Für ein Politikum sorgte das Begräbnis des Prälaten: Seit der Mitte des 15. Jahrhunderts hatten sich die Naumburger Bischöfe, sehr zum Missfallen des dortigen Domkapitels, sämtlich in der Stiftskirche zu Zeitz beisetzen lassen. Auch für Dietrich von Bockdorf war dies vorgesehen, doch ließen die Naumburger Domherren die Begräbnisfeierlichkeiten in Zeitz unterbrechen und den Leichnam ihres Bischofs in den Dom zu Naumburg bringen – der zweite Entführungsfall, in den dieser verwickelt wurde. Über seinem Grab wurde eine Platte aus Messing angebracht, die der Vischer-Werkstatt in Nürnberg zugeschrieben wird.

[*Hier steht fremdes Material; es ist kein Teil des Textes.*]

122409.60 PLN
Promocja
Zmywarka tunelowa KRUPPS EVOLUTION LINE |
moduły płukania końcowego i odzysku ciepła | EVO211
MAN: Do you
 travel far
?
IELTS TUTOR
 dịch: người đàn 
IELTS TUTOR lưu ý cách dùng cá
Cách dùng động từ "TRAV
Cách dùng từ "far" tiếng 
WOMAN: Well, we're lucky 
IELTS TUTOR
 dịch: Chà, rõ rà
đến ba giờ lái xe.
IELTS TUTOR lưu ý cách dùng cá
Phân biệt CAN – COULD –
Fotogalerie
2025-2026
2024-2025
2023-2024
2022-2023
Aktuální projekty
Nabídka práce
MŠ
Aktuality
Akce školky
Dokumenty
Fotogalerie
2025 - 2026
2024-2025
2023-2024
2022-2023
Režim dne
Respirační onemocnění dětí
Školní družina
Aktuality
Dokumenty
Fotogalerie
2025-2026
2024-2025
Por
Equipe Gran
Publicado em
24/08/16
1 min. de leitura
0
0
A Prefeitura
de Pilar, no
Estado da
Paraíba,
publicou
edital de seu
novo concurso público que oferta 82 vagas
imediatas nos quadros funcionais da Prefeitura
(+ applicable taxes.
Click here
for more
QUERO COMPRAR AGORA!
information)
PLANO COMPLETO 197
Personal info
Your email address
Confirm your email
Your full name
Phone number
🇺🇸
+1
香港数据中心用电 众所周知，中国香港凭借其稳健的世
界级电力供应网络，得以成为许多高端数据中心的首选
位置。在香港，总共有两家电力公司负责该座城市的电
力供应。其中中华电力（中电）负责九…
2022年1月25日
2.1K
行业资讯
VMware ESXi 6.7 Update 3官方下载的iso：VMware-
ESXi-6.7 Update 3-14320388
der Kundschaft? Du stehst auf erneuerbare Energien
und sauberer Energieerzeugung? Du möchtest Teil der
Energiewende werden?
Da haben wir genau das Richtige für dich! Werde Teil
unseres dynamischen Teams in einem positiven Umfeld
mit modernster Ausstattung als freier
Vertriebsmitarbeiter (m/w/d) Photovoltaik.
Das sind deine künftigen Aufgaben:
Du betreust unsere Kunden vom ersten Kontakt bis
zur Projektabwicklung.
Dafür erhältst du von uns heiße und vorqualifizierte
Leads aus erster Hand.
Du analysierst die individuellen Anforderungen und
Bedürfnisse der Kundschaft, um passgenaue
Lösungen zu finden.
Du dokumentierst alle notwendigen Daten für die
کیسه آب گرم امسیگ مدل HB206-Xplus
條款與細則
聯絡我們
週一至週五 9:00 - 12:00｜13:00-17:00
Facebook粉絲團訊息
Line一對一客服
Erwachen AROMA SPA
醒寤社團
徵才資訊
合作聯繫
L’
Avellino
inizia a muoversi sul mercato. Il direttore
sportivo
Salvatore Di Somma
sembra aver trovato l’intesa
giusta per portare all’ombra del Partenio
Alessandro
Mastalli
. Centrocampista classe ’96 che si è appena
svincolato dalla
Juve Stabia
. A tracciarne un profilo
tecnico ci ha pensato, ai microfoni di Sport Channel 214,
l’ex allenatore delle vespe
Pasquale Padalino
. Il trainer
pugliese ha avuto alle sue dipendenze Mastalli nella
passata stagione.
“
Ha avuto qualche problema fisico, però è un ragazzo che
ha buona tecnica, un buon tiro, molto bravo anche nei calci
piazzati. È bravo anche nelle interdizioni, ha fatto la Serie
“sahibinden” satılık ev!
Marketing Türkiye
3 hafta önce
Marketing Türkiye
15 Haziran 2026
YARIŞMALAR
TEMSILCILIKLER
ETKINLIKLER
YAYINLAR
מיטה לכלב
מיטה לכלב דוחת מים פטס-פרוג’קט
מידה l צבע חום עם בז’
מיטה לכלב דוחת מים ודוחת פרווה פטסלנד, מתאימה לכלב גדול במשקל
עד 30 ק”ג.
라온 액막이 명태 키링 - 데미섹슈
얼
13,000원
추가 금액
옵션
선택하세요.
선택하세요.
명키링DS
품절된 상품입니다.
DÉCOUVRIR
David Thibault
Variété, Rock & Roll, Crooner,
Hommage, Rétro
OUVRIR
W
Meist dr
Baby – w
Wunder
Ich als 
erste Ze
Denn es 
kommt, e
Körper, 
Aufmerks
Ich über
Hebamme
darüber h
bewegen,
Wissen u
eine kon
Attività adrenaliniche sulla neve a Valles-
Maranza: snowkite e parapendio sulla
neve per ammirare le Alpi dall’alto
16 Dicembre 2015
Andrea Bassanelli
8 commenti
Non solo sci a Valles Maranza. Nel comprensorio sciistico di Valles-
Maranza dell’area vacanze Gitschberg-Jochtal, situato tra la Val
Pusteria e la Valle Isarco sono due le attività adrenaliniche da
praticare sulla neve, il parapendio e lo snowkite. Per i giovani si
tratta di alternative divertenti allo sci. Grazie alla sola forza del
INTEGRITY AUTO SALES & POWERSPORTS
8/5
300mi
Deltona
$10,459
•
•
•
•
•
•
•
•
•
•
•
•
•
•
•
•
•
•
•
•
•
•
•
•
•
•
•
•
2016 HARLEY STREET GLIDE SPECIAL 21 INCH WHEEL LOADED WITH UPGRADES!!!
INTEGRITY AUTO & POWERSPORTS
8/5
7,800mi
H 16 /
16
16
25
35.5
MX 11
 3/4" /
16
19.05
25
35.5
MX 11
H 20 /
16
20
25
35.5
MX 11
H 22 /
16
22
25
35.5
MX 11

Ihre lateinische Inschrift lautet auf Deutsch (Übersetzung Reinhard Lamp): „Im Jahre des Herrn 1466, am Sonntag Oculi (9. März), starb in Christi der ehren werte Vater und Herr, Herr Dietrich von Buckenstorf, beider Rechte Doktor, der Kirche von Naumburg Bischof. Seine Seele ruhe in Frieden. Amen.“ Wesentlich aufwändiger als diese recht konventionelle Inschrift ist eine zweite, die auf einer separaten Textplatte oberhalb des Grabes angebracht wurde. Das Gedicht besteht aus acht mit Binnen reimen verzahnten Hexametern und lautet in Übersetzung (R.L.): „Es geschah im Jahr doppelt siebenhundert zweimal drei und dann sechzig (nachdem Tag der Niederkunft der Jungfrau war es noch nicht vollendet), als der hervorragende Mann und beider Rechte ausgezeichneter Doktor, Dietrich von Bocksdorf benannt, nur für kurze Zeit Bischof dieser Kirche, hier am 7. Tag vor den Iden des März, dieser verehrungswürdige Mann und Spiegel des Rechtes, die Schuld des Fleisches zahlte. Ihn mögest Du, Christus, Du Guter, verbinden mit Dir, der Krone aller Lehrer.“
Dargestellt ist Borsdorf in seinem bischöflichen Ornat mit Mitra und Krummstab, seinem redenden Wappen sowie – als Bücherfreund – einem mächtigen Folianten in der linken Hand. In einer ersten Ausstellung der nun in Halle befreundlichen Sammlungen kann der Abrieb besichtigt werden, der den Lebensweg des Bischofs von Leipzig nach Zeitz und den Weg seiner Grabplatte von Naumburg nach Halle dokumentiert.